FirstSide was evidently a sink of degeneracy and crime, where all the “wrong people” had taken over; plenty of pictures of slums, riots, shots of LA freeways at rush hour, New York and Tokyo subways, terrorist attacks during the war, eroded hillsides, industrial wastelands, mosh pits, homeless addicts slumped against Dumpsters, AIDS victims in Africa, RuPaul, Marilyn Manson wanna-bes and chemical waste dumps. A hell on Earth, from which the heroic Founding Families had led the chosen seed into the wilderness to build a New Jerusalem, and incidentally get rich and make themselves overlords.
From this, you'd think FirstSide was All
Blade Runner,
All the Time,
he thought, with an amused chuckle.
Of course, to someone raised here, it might really look that way.
“And let's check on that, shall we?” he said, stacking the books and dropping them in the return carousel. “Now I've seen things from the top down, let's go look at things from the bottom up and see what the sweaty masses think.”
Whistling, he strolled out past the impressive rotunda, down the marble steps, and across the square.
He walked past the churches, where the morning service was over and people were milling around, strolling, chewing the fat and dishing the dirt and admiring one another's infants, and vendors were selling ice cream from little push-pedal carts.
“Pistachio and cherry, two scoops in a bowl,” he said—he'd always hated the way cones dripped on your hand.
Then he paid, raising his brows and thinking,
My, my, a place where pennies are actually some use.
It was a nice day for strolling, and the ice cream was good; the last of the fog was gone save for some wisps over where San Francisco wasn't; it was sunny and bright and the temperature was up to the mid-seventies, about as high as the East Bay got unless there was a heat wave. The long street that stretched down to the water was named Longstreet; evidently John Rolfe had a sense of humor, as well as a Civil War fixation.
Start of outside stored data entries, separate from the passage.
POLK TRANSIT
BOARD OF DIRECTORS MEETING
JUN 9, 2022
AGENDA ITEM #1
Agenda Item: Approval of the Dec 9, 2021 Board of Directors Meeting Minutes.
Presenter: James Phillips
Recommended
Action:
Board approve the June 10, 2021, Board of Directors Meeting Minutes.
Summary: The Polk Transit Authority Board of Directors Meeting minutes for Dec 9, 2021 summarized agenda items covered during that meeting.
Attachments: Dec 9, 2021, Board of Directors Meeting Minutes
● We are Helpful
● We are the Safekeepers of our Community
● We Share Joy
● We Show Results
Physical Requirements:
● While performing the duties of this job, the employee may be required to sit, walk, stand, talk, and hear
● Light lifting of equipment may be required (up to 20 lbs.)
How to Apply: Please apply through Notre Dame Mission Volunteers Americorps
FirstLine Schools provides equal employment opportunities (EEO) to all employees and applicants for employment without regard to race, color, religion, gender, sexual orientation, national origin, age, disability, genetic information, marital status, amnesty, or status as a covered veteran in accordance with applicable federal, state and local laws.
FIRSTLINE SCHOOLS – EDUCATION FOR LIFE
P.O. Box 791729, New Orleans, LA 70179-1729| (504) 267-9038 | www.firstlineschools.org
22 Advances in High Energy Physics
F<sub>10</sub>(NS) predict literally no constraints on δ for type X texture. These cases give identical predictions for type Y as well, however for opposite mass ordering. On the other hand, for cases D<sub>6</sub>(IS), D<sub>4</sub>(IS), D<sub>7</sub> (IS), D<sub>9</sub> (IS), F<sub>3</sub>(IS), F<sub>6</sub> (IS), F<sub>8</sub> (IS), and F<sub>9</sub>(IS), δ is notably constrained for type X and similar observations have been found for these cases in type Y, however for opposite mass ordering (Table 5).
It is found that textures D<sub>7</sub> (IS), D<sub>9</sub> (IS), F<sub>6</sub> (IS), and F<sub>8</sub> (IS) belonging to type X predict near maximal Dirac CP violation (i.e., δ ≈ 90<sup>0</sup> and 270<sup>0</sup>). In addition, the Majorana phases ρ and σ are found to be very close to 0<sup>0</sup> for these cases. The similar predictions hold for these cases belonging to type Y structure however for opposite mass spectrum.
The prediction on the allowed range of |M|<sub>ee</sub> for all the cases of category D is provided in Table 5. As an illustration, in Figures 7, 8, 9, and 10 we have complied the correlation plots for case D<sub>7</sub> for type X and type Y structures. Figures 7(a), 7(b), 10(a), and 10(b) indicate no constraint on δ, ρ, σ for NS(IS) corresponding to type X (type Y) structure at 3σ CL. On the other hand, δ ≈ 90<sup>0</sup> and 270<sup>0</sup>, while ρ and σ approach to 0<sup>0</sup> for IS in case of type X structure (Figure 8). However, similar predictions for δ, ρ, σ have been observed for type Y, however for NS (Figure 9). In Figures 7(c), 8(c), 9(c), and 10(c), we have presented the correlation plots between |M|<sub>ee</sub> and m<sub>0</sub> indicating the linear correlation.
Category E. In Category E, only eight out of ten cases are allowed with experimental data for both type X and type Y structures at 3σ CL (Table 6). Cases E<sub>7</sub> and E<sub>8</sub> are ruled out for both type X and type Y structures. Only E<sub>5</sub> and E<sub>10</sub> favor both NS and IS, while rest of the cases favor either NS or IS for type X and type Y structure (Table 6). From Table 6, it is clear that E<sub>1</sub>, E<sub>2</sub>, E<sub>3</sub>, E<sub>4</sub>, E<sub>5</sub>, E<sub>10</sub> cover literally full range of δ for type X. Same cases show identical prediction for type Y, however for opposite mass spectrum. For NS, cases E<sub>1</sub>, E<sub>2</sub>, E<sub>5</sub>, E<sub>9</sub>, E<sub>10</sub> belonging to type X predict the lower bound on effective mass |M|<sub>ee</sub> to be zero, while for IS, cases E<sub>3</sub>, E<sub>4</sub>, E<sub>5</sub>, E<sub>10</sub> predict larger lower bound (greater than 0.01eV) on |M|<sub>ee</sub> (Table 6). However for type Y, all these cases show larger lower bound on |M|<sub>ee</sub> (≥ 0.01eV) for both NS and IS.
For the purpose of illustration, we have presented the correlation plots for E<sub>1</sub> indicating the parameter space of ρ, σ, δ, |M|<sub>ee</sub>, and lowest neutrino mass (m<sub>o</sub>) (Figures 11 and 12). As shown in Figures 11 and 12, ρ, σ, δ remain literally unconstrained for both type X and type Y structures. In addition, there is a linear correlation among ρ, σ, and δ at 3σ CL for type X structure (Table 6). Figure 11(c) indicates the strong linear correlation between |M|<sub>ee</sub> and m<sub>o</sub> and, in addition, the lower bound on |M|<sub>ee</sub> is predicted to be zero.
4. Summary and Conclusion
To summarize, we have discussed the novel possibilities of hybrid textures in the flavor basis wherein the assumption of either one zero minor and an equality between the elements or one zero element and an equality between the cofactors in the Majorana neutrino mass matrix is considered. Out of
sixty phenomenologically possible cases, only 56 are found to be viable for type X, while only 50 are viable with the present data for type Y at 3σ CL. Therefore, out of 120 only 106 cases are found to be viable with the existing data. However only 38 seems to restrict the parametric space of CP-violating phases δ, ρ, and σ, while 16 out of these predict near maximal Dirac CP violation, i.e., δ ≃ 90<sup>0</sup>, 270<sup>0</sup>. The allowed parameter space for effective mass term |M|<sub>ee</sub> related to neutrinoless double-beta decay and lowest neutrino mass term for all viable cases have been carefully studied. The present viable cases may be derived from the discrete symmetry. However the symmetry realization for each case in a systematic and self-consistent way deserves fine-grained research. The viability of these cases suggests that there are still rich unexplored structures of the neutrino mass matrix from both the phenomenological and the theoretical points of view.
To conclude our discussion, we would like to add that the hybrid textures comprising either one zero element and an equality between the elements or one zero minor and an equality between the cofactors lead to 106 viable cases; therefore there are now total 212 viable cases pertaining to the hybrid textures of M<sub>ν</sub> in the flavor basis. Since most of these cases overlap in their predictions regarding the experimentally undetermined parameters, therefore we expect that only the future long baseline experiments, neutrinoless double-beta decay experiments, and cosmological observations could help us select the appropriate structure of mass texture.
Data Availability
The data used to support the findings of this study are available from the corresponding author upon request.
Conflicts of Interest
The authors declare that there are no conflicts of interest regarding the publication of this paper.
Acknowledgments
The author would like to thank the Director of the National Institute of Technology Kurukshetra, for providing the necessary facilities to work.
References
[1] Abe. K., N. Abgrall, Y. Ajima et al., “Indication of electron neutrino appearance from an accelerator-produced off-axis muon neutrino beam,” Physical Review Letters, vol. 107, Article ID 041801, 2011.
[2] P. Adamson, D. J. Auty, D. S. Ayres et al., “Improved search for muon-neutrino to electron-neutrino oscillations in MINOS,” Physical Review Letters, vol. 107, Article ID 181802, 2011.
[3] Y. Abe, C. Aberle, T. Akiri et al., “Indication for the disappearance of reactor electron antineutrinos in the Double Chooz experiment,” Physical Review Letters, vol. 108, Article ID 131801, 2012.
It was mostly commercial two-story buildings of whitewash and tile, mostly open-plan, varied with an occasional small park. He walked along under the shade trees, and conscientiously dropped his empty cardboard ice-cream dish into a trash container, along with the little wooden spoon. That was a datum too.
“No plastics,” he muttered. “Not where anything else will do.”
He kept going until he was west of the big produce market they'd come through on Friday, then turned south. That was the area closest to the docks and the factories, and as he'd expected, it didn't have quite the burnished look the rest of the town did; not a slum by any means, or even really run-down, but the houses were smaller and older and all made of adobe, looking much alike. He estimated they'd be about fifteen hundred square feet each, with a small open front yard and fences out back, set on a plain gridiron of streets; the arch of tall shade trees over the pavement was still agreeable, though. Men in undershirts and women in print dresses sat on their verandas, drinking lemonade or beer or sodas and smoking; children and dogs ran around playing; music blared now and then from open windows, or the sound of TVs. He dodged a young man on a bicycle, wobbling along with a girl sitting on the handlebars; others were shooting hoops, mostly fastened to roadside trees. Now and then he smelled a barbecue grill in operation.